The way to avoid that sorry result is to nominate a strong candidate who stands for something. Voters in distress don’t waste much time on labels like “progressive” or “liberal” or “conservative”. They want solutions to problems like low wages, high health costs, underfunded public schools, and climate change. Polls show they embrace approaches like the Green New Deal and Social Security for all, because they are bold strokes that really confront critical problems and leapfrog over gridlock.

So, the antidote for Trump is not a return to normalcy but a clean departure that deals with problems, rejects greed and misogyny and racism, and delivers results. The lesson from the Obama years is that a bold stroke like the Affordable Care Act, so controversial when narrowly adopted (God bless John McCain), becomes a popular policy when given a chance to work, even stripped of some of its components. The argument now is not about abandoning it, but how to extend its benefits to more people.

This is not a time for moderates like Klubuchar or Buttigieg or Booker, however pragmatic and even-tempered they may be. The public senses – correctly – that plodding along and seeking incremental changes is moving deck chairs on the Titanic, when dealing with greenhouse gases and inequality and soaring healthcare costs. Trump, who pretends to deal in bold strokes, captivated those who were down on their luck and desperate for solutions. But life is not a reality show. What those folks really need, and should want, are Warrens’s many plans for action, Medicare for all, and he Green New Deal and the economic spurt that it would spur.

Whoever becomes the nominee, he or she would have a wealth of talent to draw from on threat stage. Kamala Harris would make a dynamic Attorney General. I would create a cabinet-level position to deal with climate change, with Tom Steyer in charge. Bernie or Warren as Secretary of Health and Human Services. Tulsi Gabbard or Mayor Pete as Secretary of Defense. Andrew Yang as Secretary of Commerce. Joe Biden, finally, as Secretary of State. Cory Booker at HUD. Klubuchar as Majority Leader. And so on. We are going to need the first team.

Those who fear Trump will repeat are ignoring the facts and the polls. One remarkable result is that Trump’s approval rating has hovered around 40%, never ever exceeding 50% at any time. His divisive rhetoric and “playing to his base” means he has no path to a majority. Without Russian interference, with all votes counted, he would have lost in 2016. His fabled base, small as it is, has nothing to show for their support. They were suckers to believe that he would help them, the industrial workers, coal miners, opioid victims. Regardless of who the Democrats nominate, they are looking at an overwhelming victory over the least popular incumbent ever to run for re-election.

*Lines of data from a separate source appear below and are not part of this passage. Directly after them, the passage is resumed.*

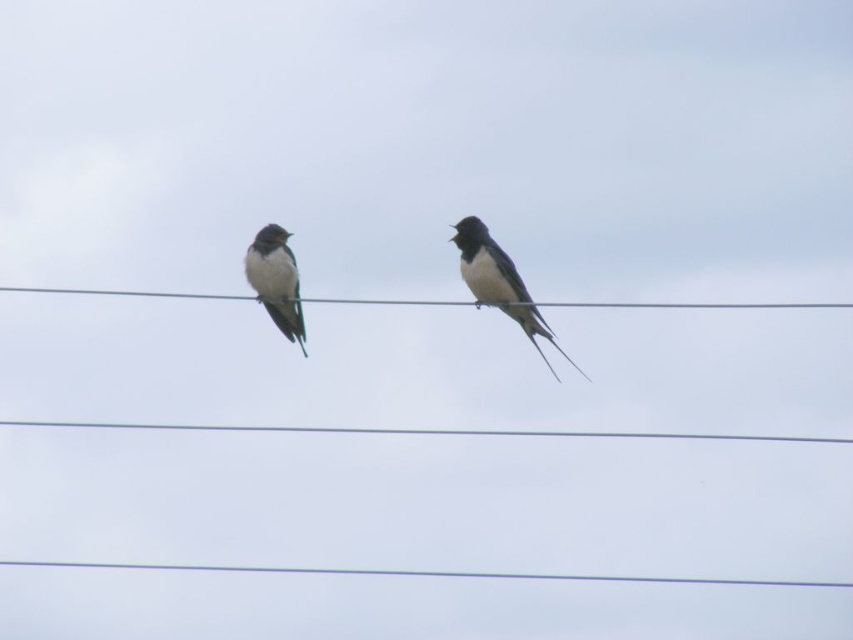
In the scene shown: Is metallic wire at center shorter than white matte bird at left?

Correct, metallic wire at center is not as tall as white matte bird at left.

Who is higher up, metallic wire at center or white matte bird at left?

metallic wire at center is higher up.

Find the location of a particular element. This screenshot has width=853, height=640. metallic wire at center is located at coordinates (695, 305).

Find the location of `metallic wire at center`. metallic wire at center is located at coordinates (695, 305).

Can you confirm if black glossy swallow at center is smaller than metallic wire at center?

No.

Image resolution: width=853 pixels, height=640 pixels. What do you see at coordinates (498, 282) in the screenshot? I see `black glossy swallow at center` at bounding box center [498, 282].

Measure the distance between black glossy swallow at center and camera.

black glossy swallow at center and camera are 28.16 feet apart.

The width and height of the screenshot is (853, 640). I want to click on black glossy swallow at center, so click(x=498, y=282).

Does black glossy swallow at center have a greater width compared to white matte bird at left?

Correct, the width of black glossy swallow at center exceeds that of white matte bird at left.

The height and width of the screenshot is (640, 853). Describe the element at coordinates (498, 282) in the screenshot. I see `black glossy swallow at center` at that location.

What do you see at coordinates (498, 282) in the screenshot? This screenshot has width=853, height=640. I see `black glossy swallow at center` at bounding box center [498, 282].

Image resolution: width=853 pixels, height=640 pixels. Find the location of `black glossy swallow at center`. black glossy swallow at center is located at coordinates (498, 282).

Impeachment versus ballot box is a false choice. The Constitution mandates both. When the President has subverted foreign policy, protecting an ally from an adversary, to politics, and has obstructed justice, he is subject to impeachment and trial and, based on the admissions and accumulating evidence, conviction and removal from office. It’s not an either/or. Regardless of the outcome of the impeachment, there will be an election in 2020. As several of the candidates said last night, we can walk and chew gum at the same time.

It infuriates me that the same people who worship the Founders can be terrified of the Constitution. It truly is a brilliant document, and the impeachment process, like the process for resolving disputed elections, is pure genius at work. Shame on the Supreme Court for cowering at the thought of letting Congress – as mandated by the Constitution – resolve the designated Florida vote in 2000. At bottom it is a process issue. It was nothing short of cowardly for the Court to interrupt the process and declare a winner, without any basis to do so. Al Gore may have seen himself as statesmanlike for accepting the result, but the clear majority of voters who supported him were silenced. Let’s not make the same mistake, and shy away from the process that was designed for exposure of “high crimes and misdemeanors”.